18F-FDG uptake has more commonly been evaluated in the setting of ischemic stroke than hemorrhagic stroke [19]. However, a few studies have looked at 18F-FDG uptake in hemorrhagic stroke. Zazulia et al found increased 18F-FDG uptake in perihematomal regions in the acute period (2-4 days) of intracerebral hemorrhage in 6 out of 13 patients [9]. However, they did not find any difference in the uptake during the subacute period (5-8 days) compared to baseline. Lin et al demonstrated that 18F-FDG uptake decreases in perihematomal tissues within 5 days after intracerebral hemorrhage in cat models [9]. Neither of these studies evaluated the chronic phase of stroke. The markedly increased 18F-FDG-uptake in the perihematomal regions of our patient suggests a more acute process, however, an MRI was not available for confirmation.

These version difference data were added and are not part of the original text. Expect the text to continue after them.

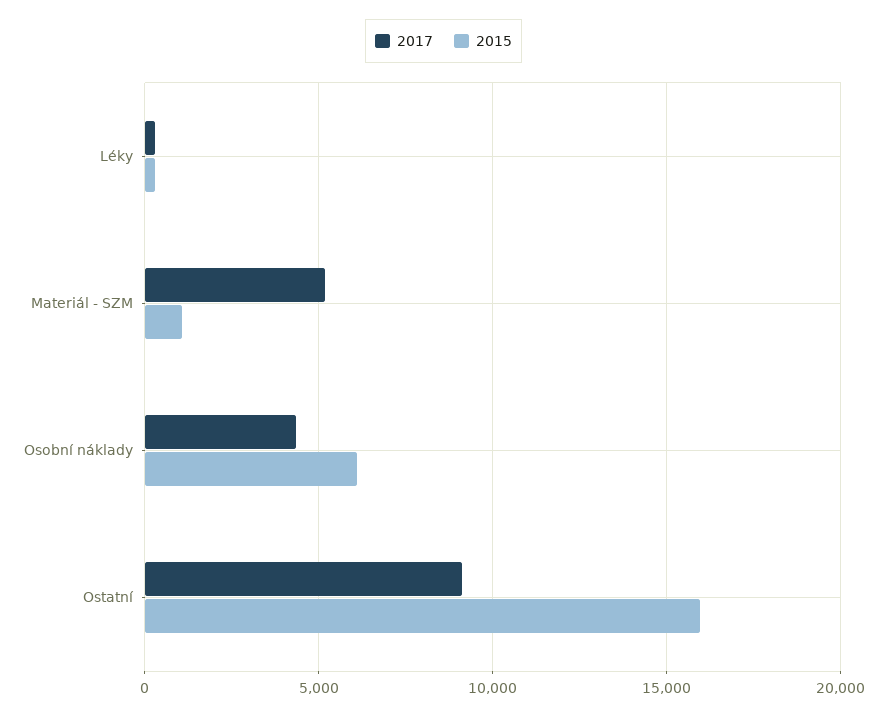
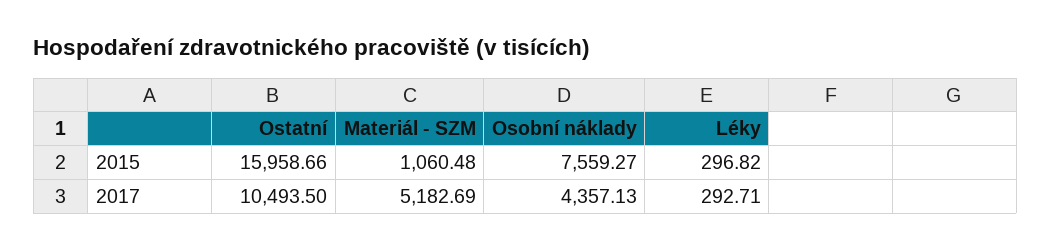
  {
    "2017": {
      "Léky": 292.71,
      "Materiál - SZM": 5182.69,
      "Osobní náklady": 4357.13,
-     "Ostatní": 9000
+     "Ostatní": 10493.5
    },
    "2015": {
      "Léky": 296.82,
      "Materiál - SZM": 1060.48,
-     "Osobní náklady": 6000,
+     "Osobní náklady": 7559.27,
      "Ostatní": 15958.66
    }
  }

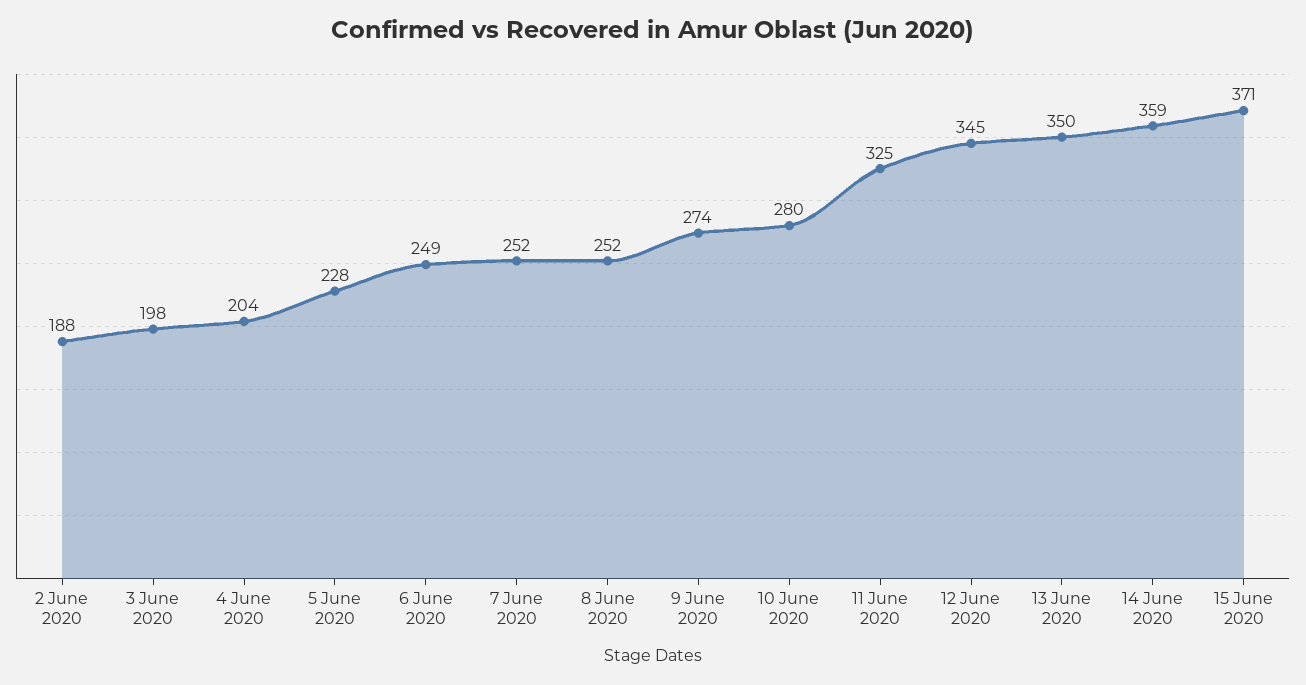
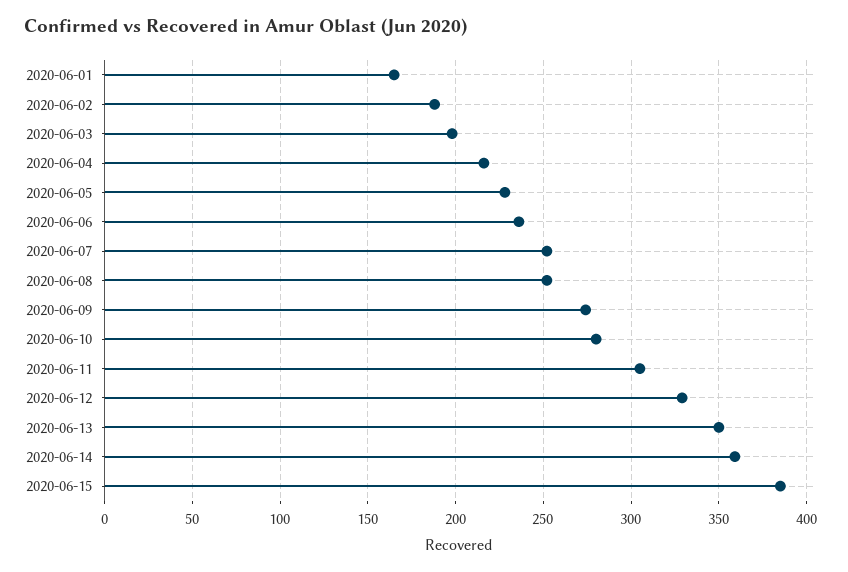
  {
    "2 June 2020": 188,
    "3 June 2020": 198,
-   "4 June 2020": 204,
+   "4 June 2020": 215,
    "5 June 2020": 228,
-   "6 June 2020": 249,
+   "6 June 2020": 235,
    "7 June 2020": 252,
    "8 June 2020": 252,
    "9 June 2020": 274,
    "10 June 2020": 280,
-   "11 June 2020": 325,
+   "11 June 2020": 305,
-   "12 June 2020": 345,
+   "12 June 2020": 330,
    "13 June 2020": 350,
    "14 June 2020": 359,
-   "15 June 2020": 371
+   "15 June 2020": 385,
+   "2020-06-01": 165
  }

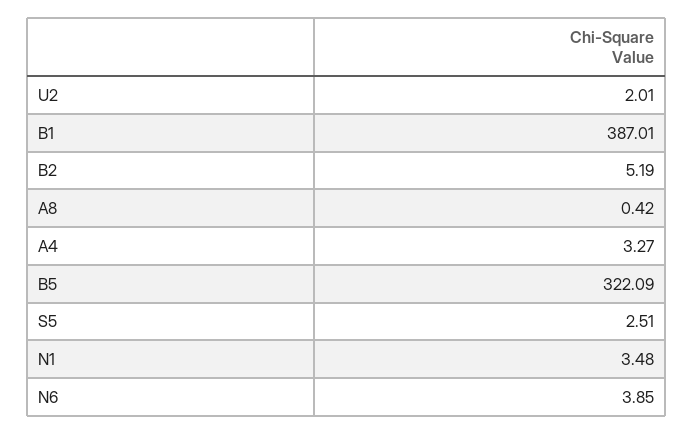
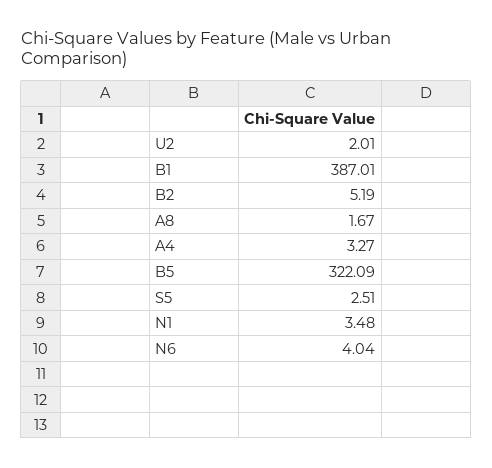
  {
    "U2": 2.01,
    "B1": 387.01,
    "B2": 5.19,
-   "A8": 0.42,
+   "A8": 1.67,
    "A4": 3.27,
    "B5": 322.09,
    "S5": 2.51,
    "N1": 3.48,
-   "N6": 3.85
+   "N6": 4.04
  }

Although not illustrated in our cases, some investigators have proposed the use of 18F-FDG in evaluation of viable brain tissue in the setting of ischemic stroke [19], [20], [21]. Several studies on animals demonstrated a reduced 18F-FDG uptake in the presumed ischemic core regions and, while results are less consistent, transient increase has also been observed in the peri-ischemic “penumbra” region [19]. Characterization of the penumbra size helps guide clinical management in the decision to attempt revascularization. Proposed explanations of the underlying pathophysiology include activation of GLUTs, activation of hexokinase, and neuroinflammation [19].

Dedicated use of PET in the setting of stroke has several limitations that impede dedicated use, including access to radiopharmaceuticals, long uptake times, and lack of standardized protocols. However, this does not diminish the importance of identifying and understanding key characteristics that may be visualized in incidentally observed strokes. As new tracers are approved and become more commonly used in clinical practice, we must continue to identify key characteristics of ubiquitous pathology, including stroke.

Conclusion

Despite the primary role of PET in oncology, incidental strokes are not infrequently detected. Our cases demonstrate abnormally-increased uptake in both ischemic and hemorrhagic strokes using 3 different radiotracers. More work is required to understand the mechanism behind these phenomena; however, we have presented prominent theories for underlying mechanisms, and familiarity with the spectrum of stroke appearances on PET is vital for optimal patient care.

Footnotes

Declaration of Competing Interest: The authors declare that they have no conflict of interest.